The time that healing takes feels like forever, and I'm only one week in so far. Bah.
The frustration wars against the exhaustion, and the frustration stems from the desire to get out and start working with Bar again, to begin fixing what all has gone wrong. Who new healing could be so tiring? Or maybe it's just crutching that is so tiring.
Unfortunately, I can't really go to the barn and work Bar by myself. The look I got when I suggested putting the lead rope in my teeth since I'm on crutches (and I really was just kidding) could easily be described as withering.
I did get there once this week, with Katie, and all the horse's reactions to the crutches were quite amusing. Bar just stared at me wide-eyed as I crutched down the path in front of him and Katie. Lena told me to just put the carrot down and back away. Forrest ran to the other side of his paddock and waited for me to hobble away again.
You'd think racehorses would be used to crutches but apparently not.

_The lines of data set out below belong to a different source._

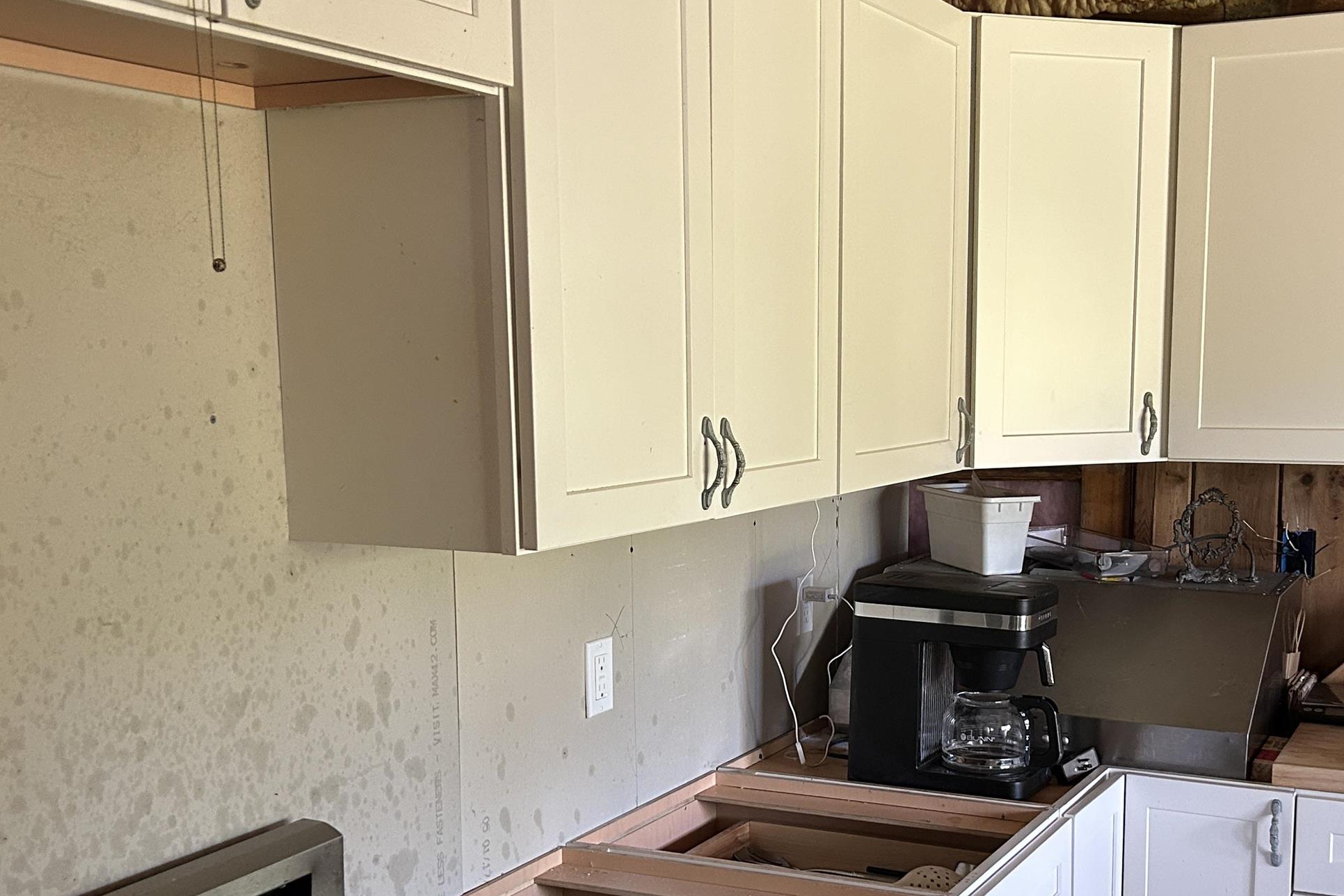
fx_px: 1605
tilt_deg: -8.9
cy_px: 600
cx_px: 813
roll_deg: +0.8
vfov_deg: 30.9
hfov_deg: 45.2
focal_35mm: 43
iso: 250
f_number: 1.5
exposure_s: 1/60
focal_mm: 5.7
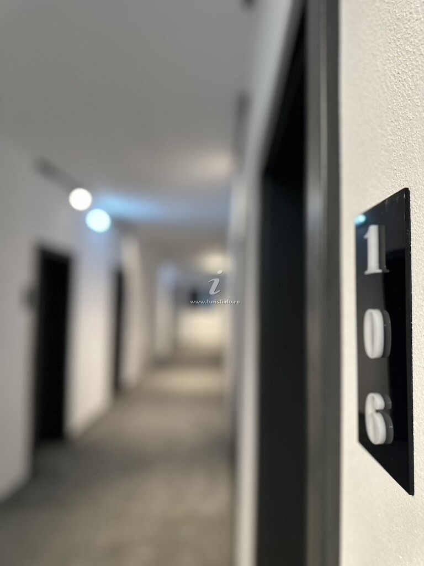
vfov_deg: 71.6
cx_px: 212
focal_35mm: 24
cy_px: 283
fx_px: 392
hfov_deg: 56.8
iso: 250
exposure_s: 1/50
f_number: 1.78
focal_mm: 6.86
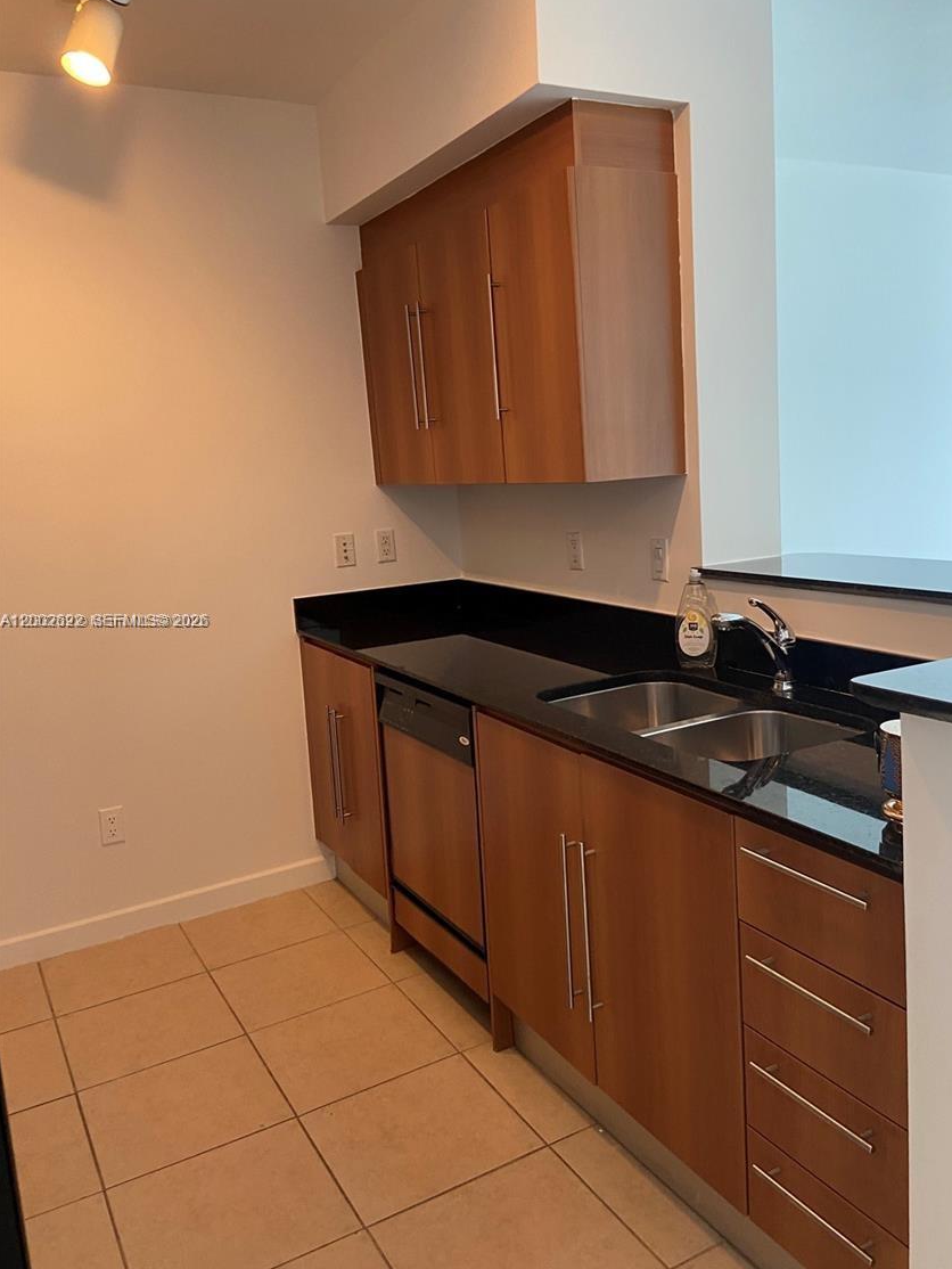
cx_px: 510
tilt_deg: -7.2
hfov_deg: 49.7
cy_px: 622
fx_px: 1026
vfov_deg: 63.4
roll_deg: +2.7
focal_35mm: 28
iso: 160
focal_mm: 4.25
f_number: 1.8
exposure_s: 1/60
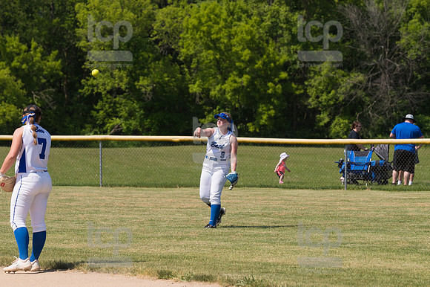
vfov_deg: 6.1
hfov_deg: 9.2
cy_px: 144
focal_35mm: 225
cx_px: 215
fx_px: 2686
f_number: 5.6
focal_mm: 150
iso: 250
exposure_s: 1/1600
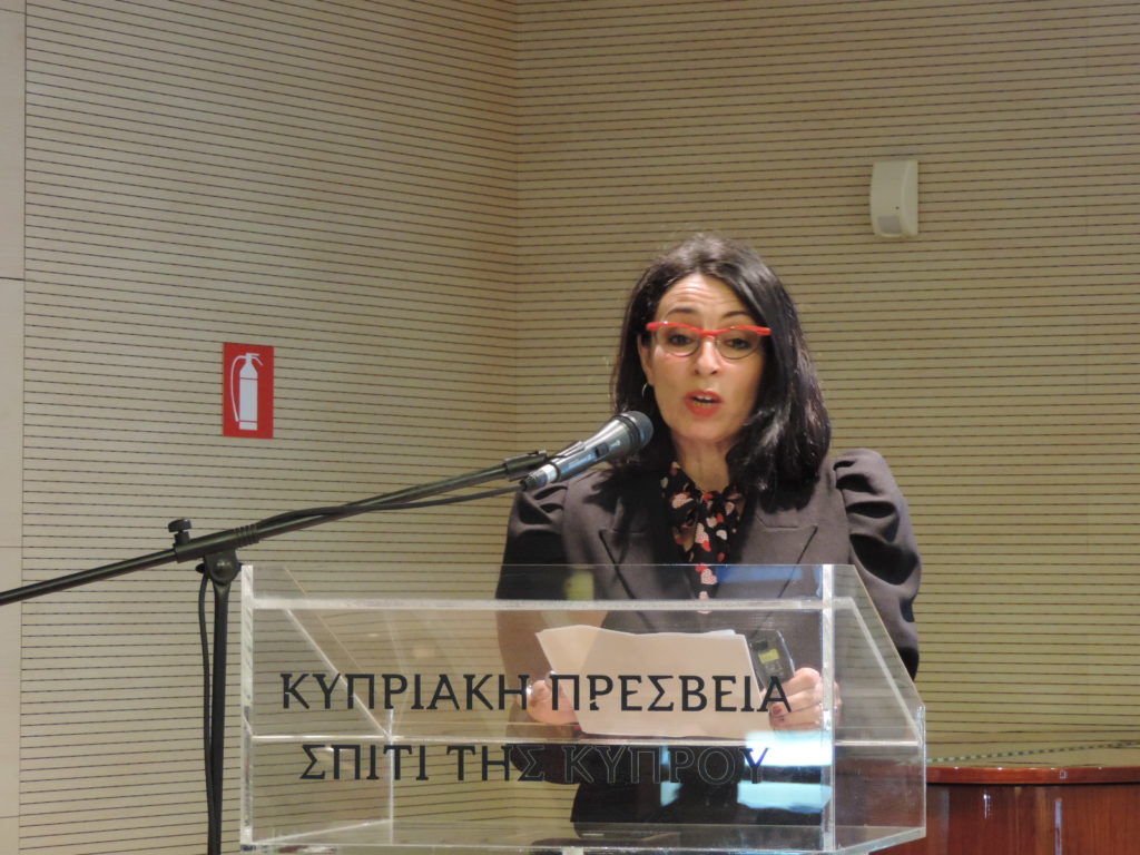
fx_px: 4775
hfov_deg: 13.6
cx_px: 570
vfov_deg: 10.2
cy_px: 428
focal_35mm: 145
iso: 800
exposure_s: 1/13
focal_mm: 25.8
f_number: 4.4
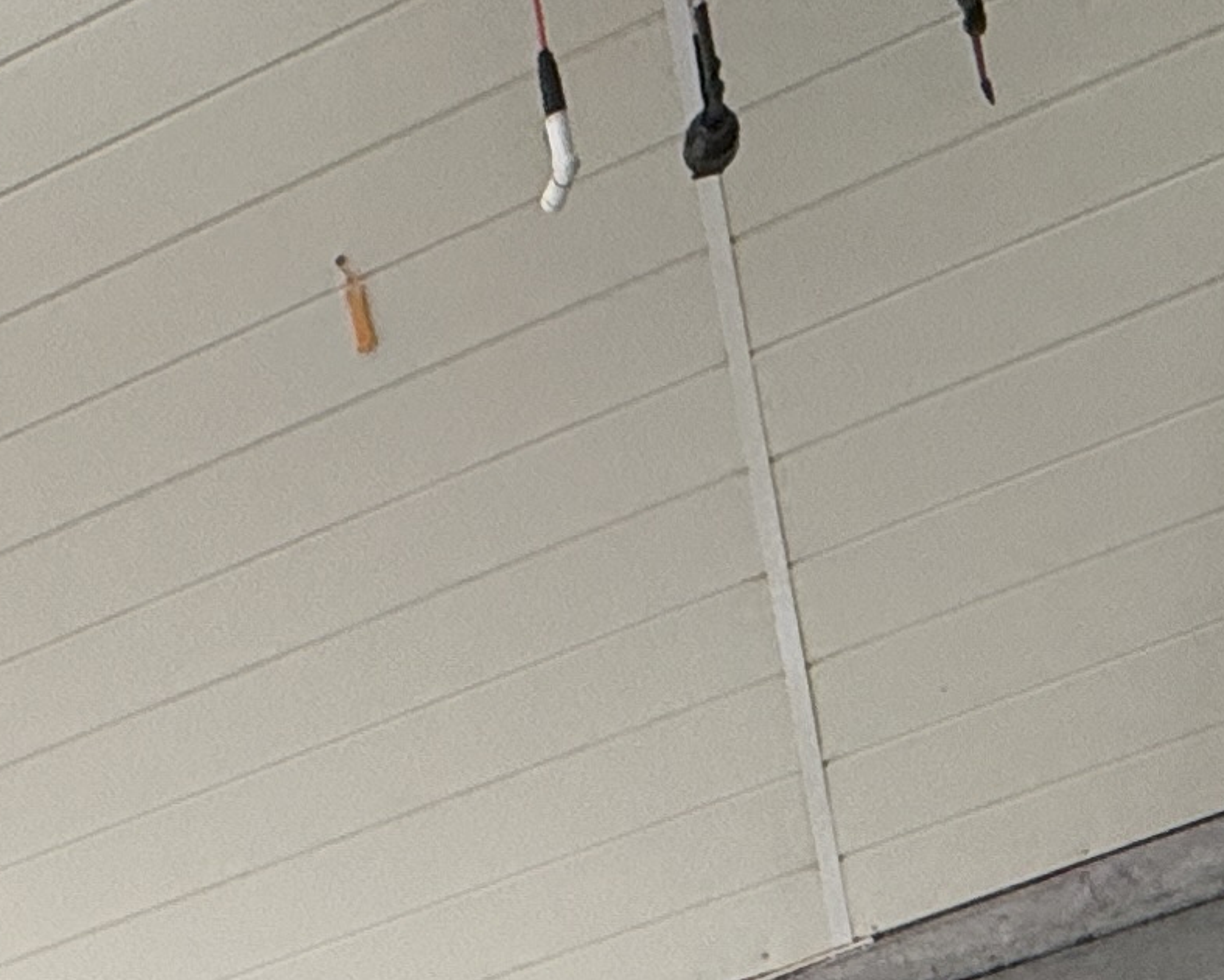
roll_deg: +24.5
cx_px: -198
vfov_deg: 16.8
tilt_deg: -26.2
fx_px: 2536
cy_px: 1916
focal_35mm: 70
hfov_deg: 24.8
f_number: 2.2
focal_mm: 2.22
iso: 40
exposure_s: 1/222
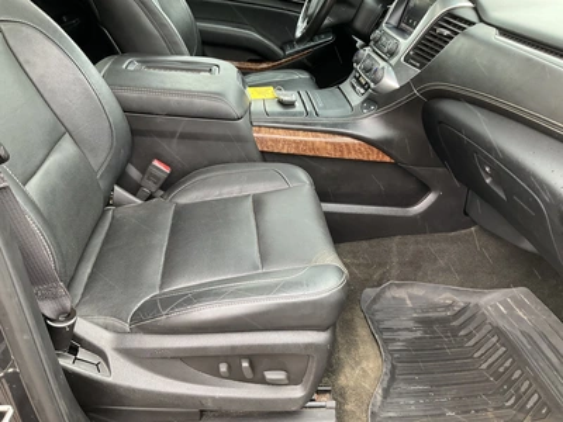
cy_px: 211
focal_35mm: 29
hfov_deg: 61.7
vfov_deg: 48.2
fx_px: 472
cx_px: 282
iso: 64
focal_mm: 3
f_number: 1.8
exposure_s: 1/84
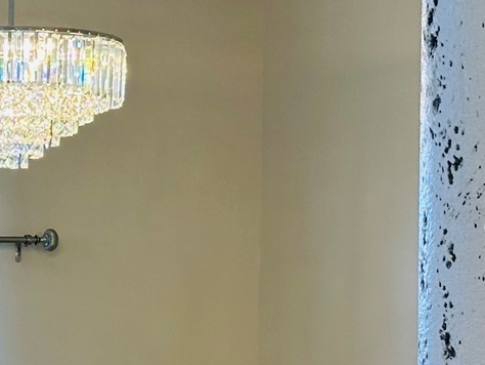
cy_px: 294
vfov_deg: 9.1
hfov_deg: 11.9
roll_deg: -0.1
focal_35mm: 162
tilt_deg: +2.5
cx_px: -124
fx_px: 2271
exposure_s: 1/120
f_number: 1.78
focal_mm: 6.86
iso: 80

Bar was on exceptionally good behavior, though maybe he was just scared of the crutches. I pushed and worked him harder than I normally do, but still gave him time to come down to the licking/chewing, relaxed stage I like to see. And I really needed to see him by Thursday, not only to assess his head, but just to see for myself where his attitude lay.
Part of that drive was based on Steve's opinion after getting on Bar earlier in the week. No one but me has been on Bar since Steve and Bar had their accident in July of 2009. Steve decided to ride Bar himself the other night to determine his own opinion on the situation. There was mild arguing and Steve came out of the experience convinced more training is definitely in order. He didn't necessarily do things the way I would have, but that's probably okay in the big picture scheme of things.
And I don't disagree. Training, lessons, all of the above are back on the table after all of this. Not even necessarily training just focused on Bar, as I need some work, too.
I would just prefer it starts sooner rather than later, and sitting here aching is really, really getting boring.